Naturalmente, saindo do pequeno universo, abrindo-se para as diferentes
posições no campo dos que querem a mudança. Nada que ver com conversa de
ex-presidentes ou com essa história de que oposição e governo têm de se
entender.
O governo
tem de entender que chegou sua hora, pois é o grande bloqueio no caminho da
esperança. Não é possível que, no auge de uma crise econômica, epidemias e
desastre ambiental, o país aceite ser governado por uma quadrilha de políticos
e empresários.
Às vezes
me lembro do tempo do exílio, quando sonhava com um passaporte brasileiro.
Agora é como se tivesse perdido o passaporte simbólico e de certa maneira
voltasse à margem.
Vivemos
momento em que quase tudo está em ruínas, como se fôssemos uma multidão de
pessoas sem papel. O foco nas cenas de desmonte policial é importante. O voto
direto dos senadores não seria aprovado, no caso Delcídio, não fora a
vigilância da sociedade.
No
entanto, a gravidade da situação pede muito mais. Há um momento em que você se
sente órfão dos políticos do país. Mas logo em seguida percebe que é preciso
caminhar sem eles. Hora de conversar na planície.
Não
descarto a importância de um núcleo parlamentar que nos ajude a mandar para as
Bermudas o triângulo Dilma, Renan, Cunha. Mas as grandes questões continuam:
como recuperar a economia, como voltar a crescer de forma sustentável, como
reposicionar o Brasil no mundo, distanciando-nos dos atrasados bolivarianos?
Uma das
muitas maneiras de ver os limites do crescimento irracional é o próprio
desastre em Mariana, a agressão ao Rio Doce. A essência desse crescimento é o
depois de nós, o dilúvio. Às vezes o dilúvio se antecipa, como no distrito de
Bento Rodrigues, e fica mais fácil compreender a gigantesca armadilha que
legamos às novas gerações.
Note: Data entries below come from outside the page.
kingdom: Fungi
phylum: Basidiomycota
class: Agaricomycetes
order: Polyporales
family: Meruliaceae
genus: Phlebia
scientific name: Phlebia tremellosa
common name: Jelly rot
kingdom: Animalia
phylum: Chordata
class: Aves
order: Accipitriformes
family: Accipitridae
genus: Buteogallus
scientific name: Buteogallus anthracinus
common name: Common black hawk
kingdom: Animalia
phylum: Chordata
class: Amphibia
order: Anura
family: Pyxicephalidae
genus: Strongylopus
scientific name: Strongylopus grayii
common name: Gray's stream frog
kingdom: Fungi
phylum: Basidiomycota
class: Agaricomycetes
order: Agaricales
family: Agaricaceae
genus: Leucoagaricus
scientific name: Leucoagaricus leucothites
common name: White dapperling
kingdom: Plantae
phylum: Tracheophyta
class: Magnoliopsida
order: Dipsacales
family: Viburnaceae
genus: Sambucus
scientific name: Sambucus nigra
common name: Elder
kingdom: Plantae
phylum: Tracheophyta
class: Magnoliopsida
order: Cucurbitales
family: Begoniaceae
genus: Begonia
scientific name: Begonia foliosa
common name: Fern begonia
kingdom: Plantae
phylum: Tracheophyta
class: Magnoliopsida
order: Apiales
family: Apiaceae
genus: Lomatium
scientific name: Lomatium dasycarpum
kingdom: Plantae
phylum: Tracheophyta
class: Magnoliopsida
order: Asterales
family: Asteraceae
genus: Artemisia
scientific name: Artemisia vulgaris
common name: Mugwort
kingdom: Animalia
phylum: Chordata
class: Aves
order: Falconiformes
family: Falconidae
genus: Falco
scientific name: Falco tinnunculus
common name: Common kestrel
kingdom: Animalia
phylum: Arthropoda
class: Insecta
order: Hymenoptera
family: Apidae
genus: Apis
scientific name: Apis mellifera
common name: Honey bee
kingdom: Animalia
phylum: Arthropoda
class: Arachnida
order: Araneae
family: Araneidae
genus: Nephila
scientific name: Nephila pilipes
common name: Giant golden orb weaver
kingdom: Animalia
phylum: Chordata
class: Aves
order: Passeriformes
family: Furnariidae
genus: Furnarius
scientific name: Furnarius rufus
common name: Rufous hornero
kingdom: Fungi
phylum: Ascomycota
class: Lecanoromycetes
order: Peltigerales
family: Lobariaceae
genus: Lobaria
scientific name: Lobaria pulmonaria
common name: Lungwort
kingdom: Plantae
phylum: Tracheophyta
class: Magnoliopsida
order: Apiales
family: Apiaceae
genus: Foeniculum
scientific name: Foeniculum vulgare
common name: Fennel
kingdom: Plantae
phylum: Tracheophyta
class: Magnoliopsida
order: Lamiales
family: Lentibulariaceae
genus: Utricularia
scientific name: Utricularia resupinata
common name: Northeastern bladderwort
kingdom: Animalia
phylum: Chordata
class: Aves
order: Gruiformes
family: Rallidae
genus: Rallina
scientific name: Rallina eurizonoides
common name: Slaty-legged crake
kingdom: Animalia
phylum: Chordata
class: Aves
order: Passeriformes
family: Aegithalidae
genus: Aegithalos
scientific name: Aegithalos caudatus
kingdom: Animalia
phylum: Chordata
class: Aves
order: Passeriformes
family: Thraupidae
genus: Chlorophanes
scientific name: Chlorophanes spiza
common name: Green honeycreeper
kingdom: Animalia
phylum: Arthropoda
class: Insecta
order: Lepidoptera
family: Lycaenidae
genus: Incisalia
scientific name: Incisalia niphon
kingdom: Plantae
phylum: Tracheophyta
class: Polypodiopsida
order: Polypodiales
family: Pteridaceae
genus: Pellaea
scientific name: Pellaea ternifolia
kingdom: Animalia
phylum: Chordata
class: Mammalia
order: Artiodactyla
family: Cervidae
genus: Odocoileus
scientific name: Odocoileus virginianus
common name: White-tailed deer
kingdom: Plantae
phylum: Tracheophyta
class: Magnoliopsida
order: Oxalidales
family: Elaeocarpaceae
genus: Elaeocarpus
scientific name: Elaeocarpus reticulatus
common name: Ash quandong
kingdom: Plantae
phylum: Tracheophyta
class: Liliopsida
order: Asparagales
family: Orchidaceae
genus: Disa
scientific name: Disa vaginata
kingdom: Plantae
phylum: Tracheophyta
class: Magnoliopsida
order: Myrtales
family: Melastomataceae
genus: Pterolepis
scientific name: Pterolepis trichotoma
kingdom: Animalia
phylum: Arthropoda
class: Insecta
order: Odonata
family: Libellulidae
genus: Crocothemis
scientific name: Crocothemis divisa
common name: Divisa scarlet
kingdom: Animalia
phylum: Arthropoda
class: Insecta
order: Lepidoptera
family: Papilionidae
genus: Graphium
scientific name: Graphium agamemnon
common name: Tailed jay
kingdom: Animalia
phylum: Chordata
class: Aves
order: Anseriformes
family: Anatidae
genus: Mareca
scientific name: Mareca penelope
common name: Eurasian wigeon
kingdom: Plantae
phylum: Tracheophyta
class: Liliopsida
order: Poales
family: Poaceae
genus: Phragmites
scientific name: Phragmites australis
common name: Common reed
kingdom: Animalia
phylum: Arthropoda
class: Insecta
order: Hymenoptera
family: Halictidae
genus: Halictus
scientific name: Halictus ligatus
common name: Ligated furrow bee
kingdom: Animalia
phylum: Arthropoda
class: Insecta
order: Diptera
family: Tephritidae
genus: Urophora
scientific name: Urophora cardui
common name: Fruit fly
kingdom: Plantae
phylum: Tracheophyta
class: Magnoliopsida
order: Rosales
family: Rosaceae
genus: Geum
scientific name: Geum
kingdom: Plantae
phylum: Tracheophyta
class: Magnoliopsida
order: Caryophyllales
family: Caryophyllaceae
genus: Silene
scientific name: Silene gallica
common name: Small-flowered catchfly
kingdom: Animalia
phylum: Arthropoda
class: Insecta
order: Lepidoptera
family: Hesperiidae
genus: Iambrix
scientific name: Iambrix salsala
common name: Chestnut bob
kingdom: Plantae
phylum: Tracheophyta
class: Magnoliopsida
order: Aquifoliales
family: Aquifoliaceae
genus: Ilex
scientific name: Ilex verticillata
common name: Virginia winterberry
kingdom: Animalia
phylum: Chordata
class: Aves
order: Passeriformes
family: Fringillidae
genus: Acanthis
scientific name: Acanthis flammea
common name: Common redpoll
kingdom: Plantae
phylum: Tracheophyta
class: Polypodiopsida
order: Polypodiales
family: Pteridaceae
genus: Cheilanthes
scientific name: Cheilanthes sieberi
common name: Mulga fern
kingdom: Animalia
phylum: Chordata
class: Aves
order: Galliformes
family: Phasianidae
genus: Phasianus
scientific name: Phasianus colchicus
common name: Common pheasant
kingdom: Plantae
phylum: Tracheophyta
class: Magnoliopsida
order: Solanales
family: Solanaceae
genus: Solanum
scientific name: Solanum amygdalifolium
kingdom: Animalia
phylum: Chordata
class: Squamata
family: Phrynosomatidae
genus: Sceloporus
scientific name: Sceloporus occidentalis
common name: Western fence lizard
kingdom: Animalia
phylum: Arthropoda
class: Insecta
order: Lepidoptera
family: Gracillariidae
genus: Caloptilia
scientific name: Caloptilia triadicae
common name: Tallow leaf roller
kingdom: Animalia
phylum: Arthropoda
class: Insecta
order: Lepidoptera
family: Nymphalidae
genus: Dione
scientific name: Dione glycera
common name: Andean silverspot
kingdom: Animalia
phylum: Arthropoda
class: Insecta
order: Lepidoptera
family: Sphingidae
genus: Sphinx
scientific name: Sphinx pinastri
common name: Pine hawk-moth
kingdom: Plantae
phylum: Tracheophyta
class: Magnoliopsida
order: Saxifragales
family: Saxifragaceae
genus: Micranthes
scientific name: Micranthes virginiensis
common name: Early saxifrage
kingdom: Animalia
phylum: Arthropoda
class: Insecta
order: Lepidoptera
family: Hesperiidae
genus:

É preciso uma conversa geral e irrestrita entre
todos os que querem mudar, tirando da frente os obstáculos encalhados em
Brasília.
Não se
trata de estender o dedo como naquele cartaz do Tio Sam, dizendo: o país
precisa de você. Na verdade, o caminho é mostrar que você precisa do país; se
ele continuar se enterrando, alguns sonhos e perspectivas individuais se
enterram também.
Compreendo
as pessoas que temem a derrubada do governo e seus aliados porque não sabem
precisamente o que virá adiante. Não sei se isto as conforta, mas o
descobrimento do Novo Mundo foi feito com mapas equivocados e imprecisos. A
fantasia dos navegantes estava povoada de monstros e prodígios, no entanto,
acabaram sendo recompensados por se terem movido.
O desafio
de agora é menor do que lançar-se nos mares desconhecidos. Os mapas nascem de
um amplo diálogo e, mesmo se não forem cientificamente precisos, podem nos
recompensar pela movida.
Desde o
princípio, o impeachment era uma solução lógica, mas incômoda. Muita gente
preferiu ficar com um governo porque ele foi eleito. Não importa se a campanha
usou dinheiro do petrolão, Pasadena, não importam as mentiras, a incapacidade
de Dilma. Ela foi eleita. Tem um diploma. E vamos dançar nas ruínas
contemplando o luminoso diploma, cultuando sua composição gráfica, a fita
colorida.
Muitos povos já se perderam no
êxtase religioso como resposta a uma crise profunda. Mas os deuses eram mais
fortes, o sol, a fecundidade, a morte. Estamos acorrentados a um diploma.